E-mail: Electronic Mail. A method of sending other people messages from your computer. Basically, email sends addressed messages over a network.
Emergency Card Replacement Service (ECR Service): The MasterCard worldwide service designed to provide temporary cards to all MasterCard cardholders that do not have their cards in their possession. This card is issued to a cardholder in need of a temporary replacement card sooner than it takes to get a permanent card.

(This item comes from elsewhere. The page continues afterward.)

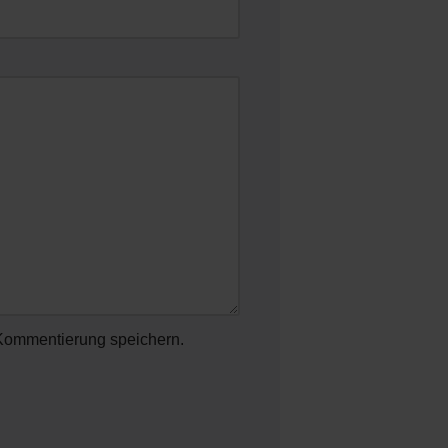
Kommentierung speichern.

Employer Identification Number (EIN): This is an IRS-assigned number to a business upon filing an application form called "SS-4." Once you receive the number, put your EIN on all business tax returns and other significant documents.
Encryption: The scrambling of sensitive information for security purposes. PIN numbers are encrypted prior to transmission to prevent unauthorized interference. Also known as the process of converting data into "unreadable code."
Equal Credit Opportunity Act: The Equal Credit Opportunity Act requires that U.S. financial institutions and other creditors make credit equally available to all creditworthy customers regardless of race, color, religion, national origin, sex, marital status or age. For example, a creditor may not ask you to reapply, close your account, or change terms of a loan if you become widowed or divorced. Income from pensions, annuities or part-time employment may not excluded by a creditor in evaluating a consumer's creditworthiness.
Equity: The final amount after subtracting your business’ debt from its current market value. For example, if your debts come to $75,000, but your business could sell today for $275,000, you have $200,000 worth of equity.
Escrow: A kind of holding pen for money, and released after a specific event has occurred. A buyer might put money into an escrow account, which is monitored by a neutral party, such as a financial institution. The financial institution, which would be called the "escrow agent", which releases the money to the seller only after the seller has carried out certain agreed-upon tasks (e.g., delivering a product, completing work, etc.).
Expense Account: Account that business individuals use expressly to pay for business-related travel and entertainment costs.
Extranet: Very similar to an intranet, but with and added feature that the information contained can be accessed externally by business partners.